中国人のMさんは今年7月から東京で働いている。これまで何回も出張で来たことがあり、日本に対する知識はある方だと思っていた。ところが、今回、日本で生活してみて、日本社会に驚天動地の変化が起きていることに気が付いた。

  日本に赴任した当初、Mさんは中国にいたころの習慣で、地下鉄の駅を出ると、ついシェア自転車を探したが、東京では見当たらない。実際、地下鉄駅から会社まで、徒歩7分で、自転車に乗るほどの距離ではない。中国では、Mさんは毎日、数社の得意先を回らなければならないが、どの社も駅から遠く、タクシーを使うには道路が混んでいて、時間が読めないため、シェア自転車を利用することが多い。それに比べれば、日本の地下鉄は駅と駅の間の距離が短く、地下鉄駅から近い会社が多く、アクセスはさほど問題ではない。

Mさんが住む住宅街には、携帯電話で支払いができる飲食店や商店は1軒もない。日本ではお金を払うにしても、釣銭を受け取るにしても、偽札検査が要らない。日本では現金払いに何の支障もない。

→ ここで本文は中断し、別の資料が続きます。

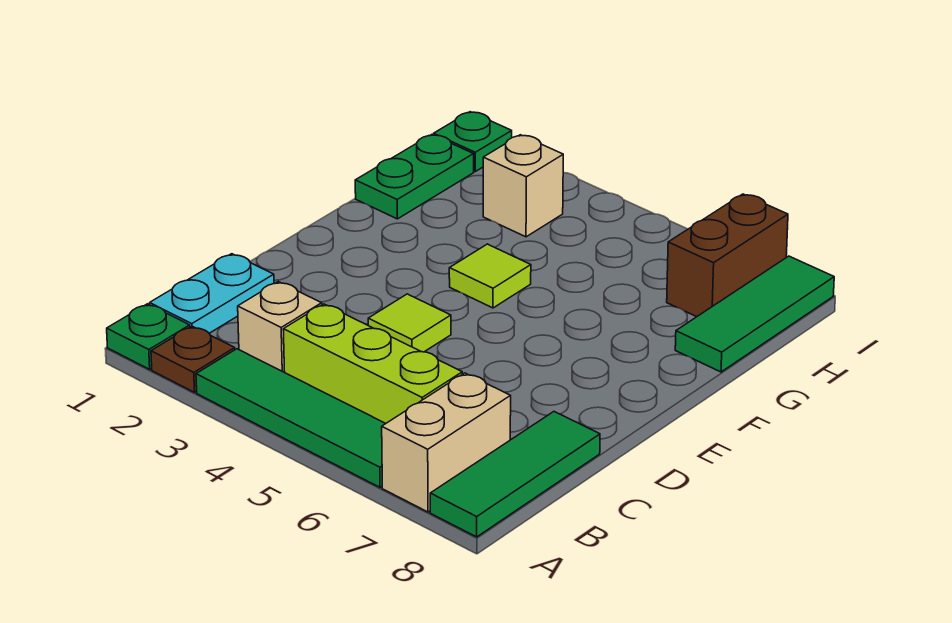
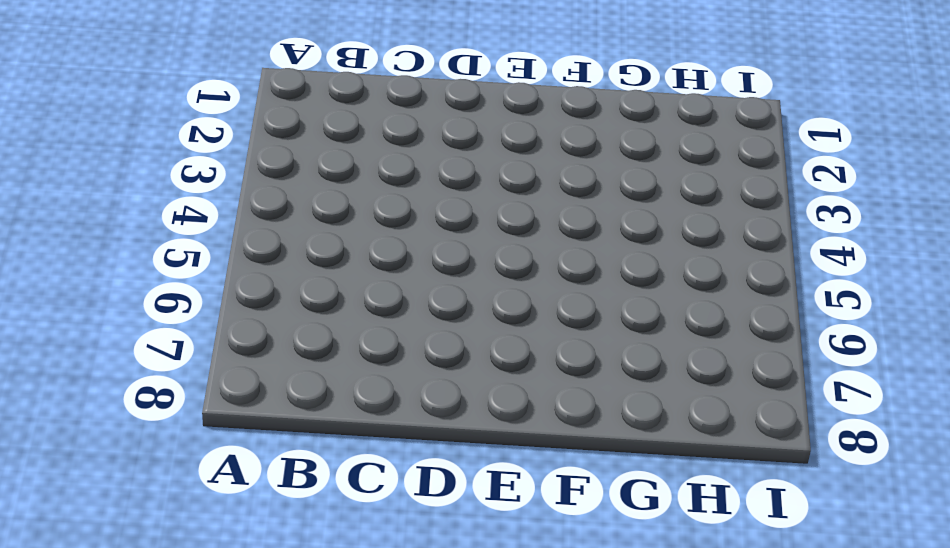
none -> green plate A1 level 1
none -> brown plate A2 level 1
none -> green tile A3:A6 level 1

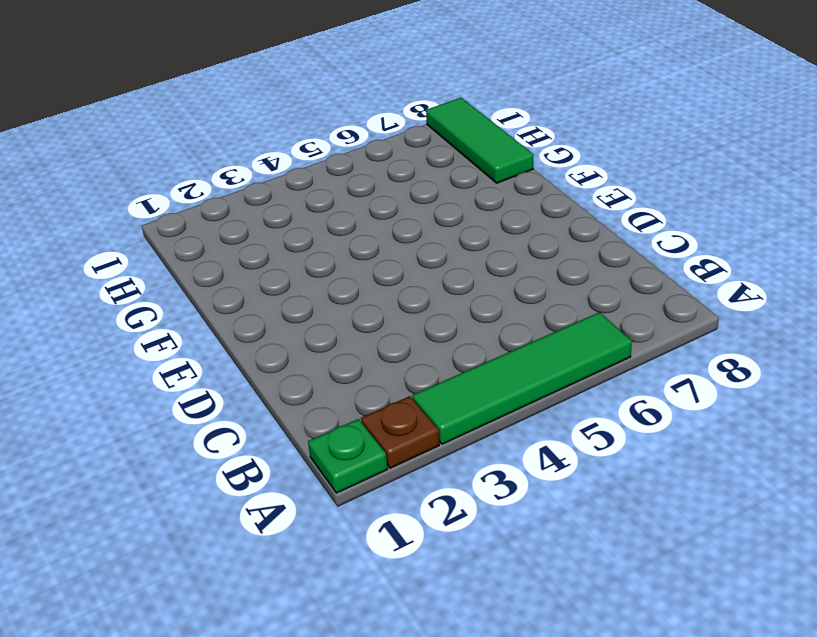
none -> tan brick A7:B7 level 1
none -> green tile A8:C8 level 1
none -> cyan plate B1:C1 level 1

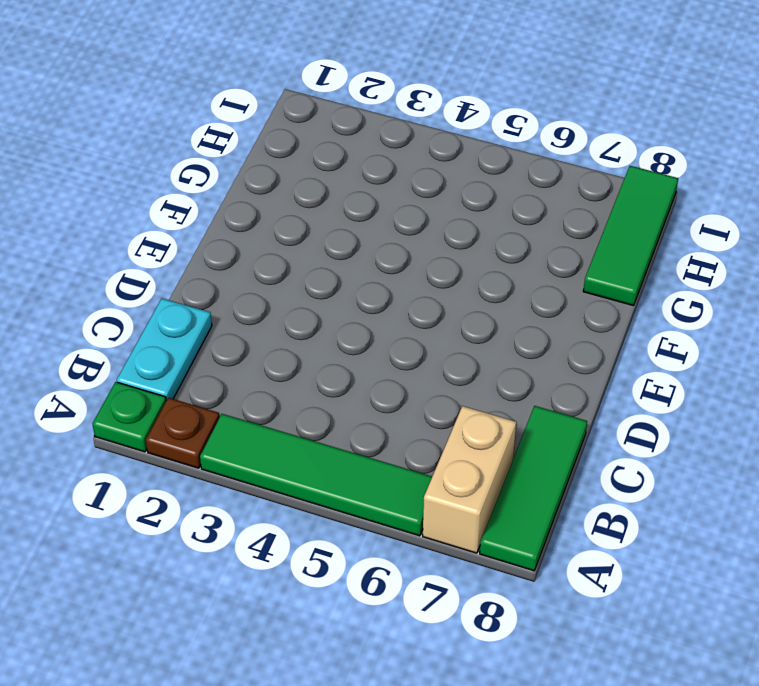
none -> tan brick B3 level 1
none -> lime brick B4:B6 level 1
none -> lime tile D4 level 1

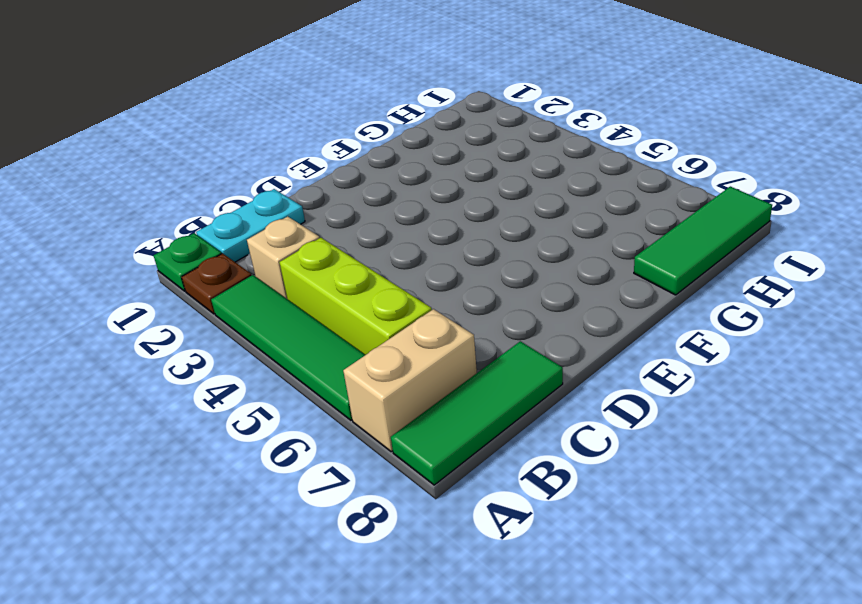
none -> lime tile D4 level 1
none -> lime tile F4 level 1
none -> green plate G1:H1 level 1

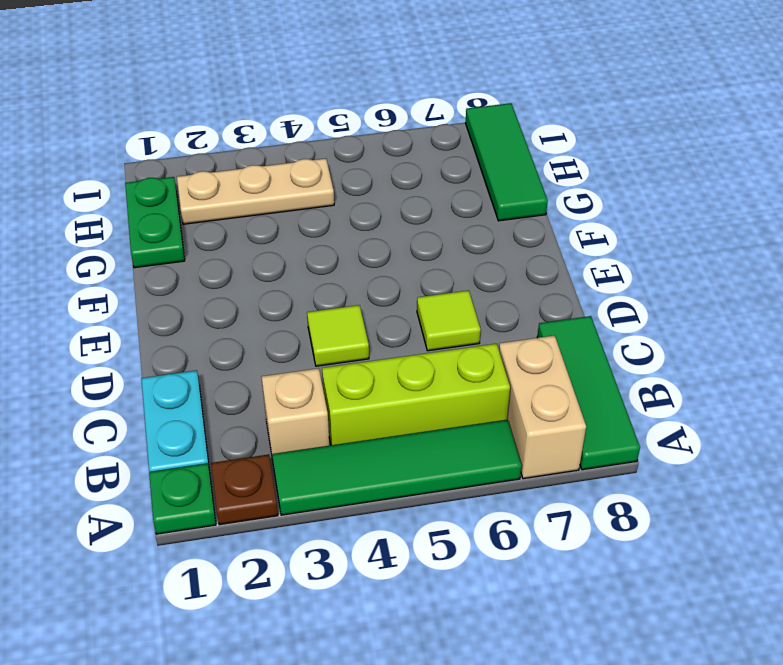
lime tile D6 level 1 -> lime tile F4 level 1
tan plate H2:H4 level 1 -> tan brick H3 level 1
none -> brown brick H7:I7 level 1
none -> green plate I1 level 1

  北京と比べると、東京では家を買うにしても、借りるにしてもとても安く、全ての人が健康保険に入っており、選り好みしなければ、仕事を探すのも簡単で、最近は残業させる会社も減っている。中国人が「爆買い」した商品は、もともと日本でごくありふれた日用品ですぐ手に入り、これにもMさんは大いに満足している。彼は中国の市民生活は今後、日本のこうした段階に進まなければならないと感じている。Mさんは日本のこうしたごく普通の日常生活を中国の庶民に伝え、皮膚感覚の日本を知ってもらいたいと思っている。

期待されるビザ条件緩和

言語の違い、生活背景の差異で情報が中日間を伝わる際に、それぞれにとって好ましい内容として伝わるという特徴があるものだ。Tさんは中国をよく理解しているが、日本にいた時、毎日見るニュースの大部分が環境はこれほどひどい、経済はいまにも崩壊しそうだという内容ばかりで、中国にやって来て、今度はそうしたニュースが一方的で、大部分は自分が失われた後の一種の期待であることを発見している。

今では、Mさんは東京生活にすっかり慣れ、新鮮味が薄らぐと、もう同僚と日本は便利だと話すこともなくなり、中国にいる同僚から中国版ラインの微信(ウイーチャット)で日本の中国けん制に関する最新状況を問い合わせてきても、彼はもう答えたいとは思わない。新聞を読むたびに、Mさんは中国けん制のニュースを詳細に読むが、その後は新聞を脇に置いて、仕事を続ける。

   中日間に相互認識の絶縁層が横たわっている感じがするが、この絶縁層は来年、さらに厚さを増すのだろうか、薄くなるのだろうか。Tさん、Mさんの受け止め方は同じだった。「間違いなく薄くります」。来年、中日間を往来する人数は中国から日本へ700万人、日本から中国へ300万人-合わせて1000万人規模にとどまらないかもしれない。もし日本政府がビザ発給条件を緩和すれば、中国から1000万人近くが日本を訪れるかもしれない。人的往来は絶縁層の効き目を消滅させ、中日関係好転の光明は輝きを増すだろう。